Nach dem erbärmlichen Auftritt in Göttingen blieb den Nazis nichts Anderes übrig, als den ersehnten Aufmarsch ins nahegelegene Northeim zu verlagern. Angeführt von u.a. Gianluca Bruno in der ersten Reihe und begleitet von Heises lieblicher Stimme liefen sie verzweifelt durch Northeim. Auch hier wurde der Aufmarsch von Gegendemonstrant*innen begleitet. Da das die Nazis von außerhalb nicht befriedigte, machten sich 20 von ihnen auf den Weg zurück nach Göttingen. Sie mussten schnell feststellen, dass sie aufgrund der Präsenz von Antifaschist*innen auf dem Vorplatz keine Chance hatten den Bahnhof zu verlassen. Lautstark wurde ihnen vermittelt, dass sie in Göttingen nicht erwünscht seien. Nur unter Schutz der Polizei, die Schlagstöcke und Pfefferspray einsetzte, konnten sie Gleis und Busbahnhof erreichen.

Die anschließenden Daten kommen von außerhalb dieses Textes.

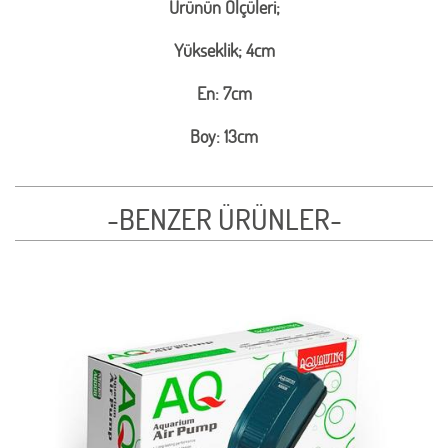
Ürünün Ölçüleri;
Yükseklik; 4cm
En: 7cm
Boy: 13cm
-BENZER ÜRÜNLER-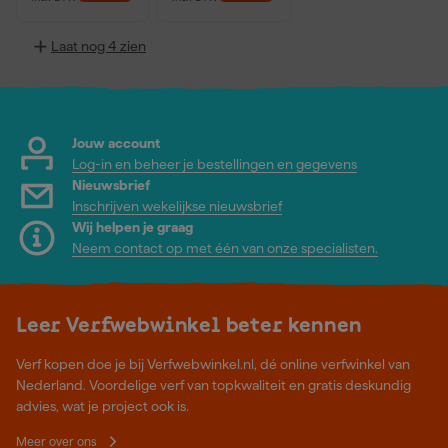
Laat nog 4 zien
Jouw account
Log-in en beheer je bestellingen en gegevens
Nieuwsbrief
Inschrijven wekelijkse nieuwsbrief
Wij helpen je graag
Neem contact op met één van onze specialisten.
Leer Verfwebwinkel beter kennen
Verf kopen doe je bij Verfwebwinkel.nl, dé online verfwinkel van
Nederland. Voordelige verf van topkwaliteit en gratis deskundig
advies, wat je project ook is.
Meer over ons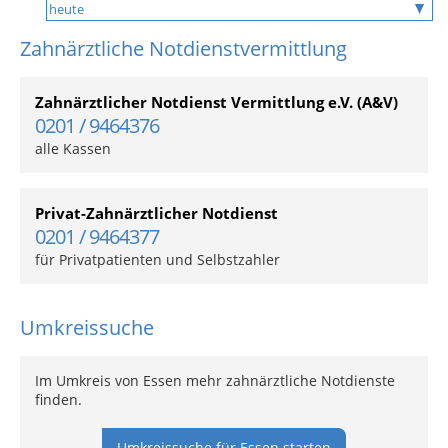
Zahnärztliche Notdienstvermittlung
Zahnärztlicher Notdienst Vermittlung e.V. (A&V)
0201 / 9464376
alle Kassen
Privat-Zahnärztlicher Notdienst
0201 / 9464377
für Privatpatienten und Selbstzahler
Umkreissuche
Im Umkreis von Essen mehr zahnärztliche Notdienste
finden.
Umkreissuche für Essen starten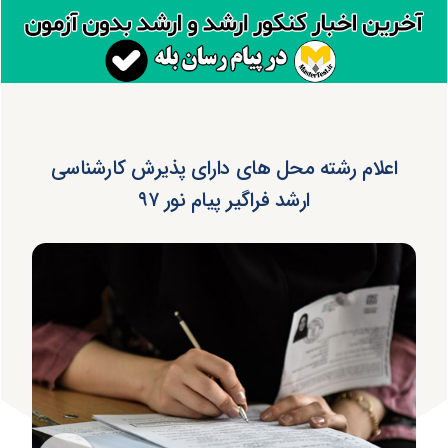
اعلام رشته محل های دارای پذیرش کارشناسی
ارشد فراگیر پیام نور ۹۷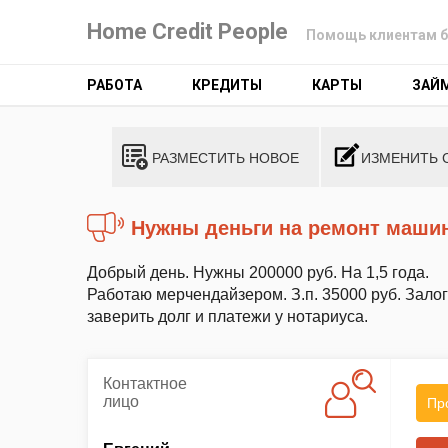
Home Credit People
Помощь клиентам б
РАБОТА
КРЕДИТЫ
КАРТЫ
ЗАЙ
РАЗМЕСТИТЬ НОВОЕ
ИЗМЕНИТЬ 
Нужны деньги на ремонт маши
Добрый день. Нужны 200000 руб. На 1,5 года.
Работаю мерчендайзером. З.п. 35000 руб. Залог
заверить долг и платежи у нотариуса.
Контактное
лицо
Пр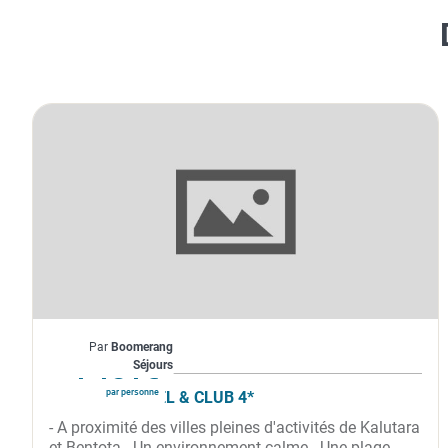
Sri Lanka
Par
Boomerang
À partir de
1 131€
Séjours
par personne
MERMAID HOTEL & CLUB 4*
- A proximité des villes pleines d'activités de Kalutara
et Bentota - Un environnement calme - Une plage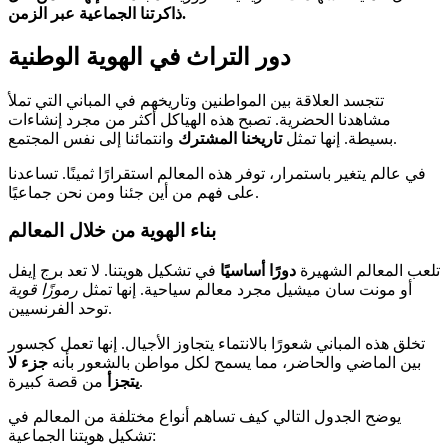
.
ذاكرتنا الجماعية عبر
الزمن
دور التراث في الهوية الوطنية
تتجسد العلاقة بين المواطنين وتاريخهم في المباني التي تملأ
مشاهدنا الحضرية. تصبح هذه الهياكل أكثر من مجرد إنشاءات
وانتمائنا إلى نفس المجتمع.
بسيطة. إنها تمثل
تاريخنا المشترك
في عالم يتغير باستمرار، توفر هذه المعالم استقرارًا ثمينًا. تساعدنا
على فهم من أين جئنا ومن نحن جماعيًا.
بناء الهوية من خلال المعالم
تلعب المعالم الشهيرة
دورًا أساسيًا
في تشكيل هويتنا. لا تعد برج إيفل
أو مونت سان ميشيل مجرد معالم سياحية. إنها تمثل
رموزًا قوية
توحد الفرنسيين.
تخلق هذه المباني شعورًا بالانتماء يتجاوز الأجيال. إنها تعمل كجسور
بين الماضي والحاضر، مما يسمح لكل مواطن بالشعور بأنه
جزء لا
من قصة كبيرة.
يتجزأ
يوضح الجدول التالي كيف تساهم أنواع مختلفة من المعالم في
تشكيل هويتنا الجماعية:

Während der NPD Kundgebungen gab es wie so oft einen Brandanschlag auf ein in Friedland abgestelltes Nazi-Auto. Jens Wilke fühlte sich veranlasst eine Spontandemonstration durchs Dorf zu veranstalten, die ebenfalls von Störrufen einer engagierten Anwohnerin behindert wurde.
An dieser Stelle möchten wir uns bei allen Genoss*innen bedanken, die heute auf der Straße waren – insbesondere bei den vielen entschlossenen angereisten Antifas. Dank euch konnten wir glaubhaft versichern, dass jede Nazi-Demo in Göttingen im Desaster für Nazis und Polizei endet. Wir haben den Naziaufmarsch verhindert, schon bevor sie die Anreise antraten. Der antifaschistische Druck auf Justiz und Polizei zwang diese dazu, die Demonstration zu verbieten. Dank dieser weisen Entscheidung des Gerichts bekam Göttingen heute nur einen Hauch dessen zu spüren, was eine Nazi-Demo in Göttingen für Folgen mit sich bringt.
Das Ergebnis unserer abschließenden Reflektion der Tage wird in Kürze folgen.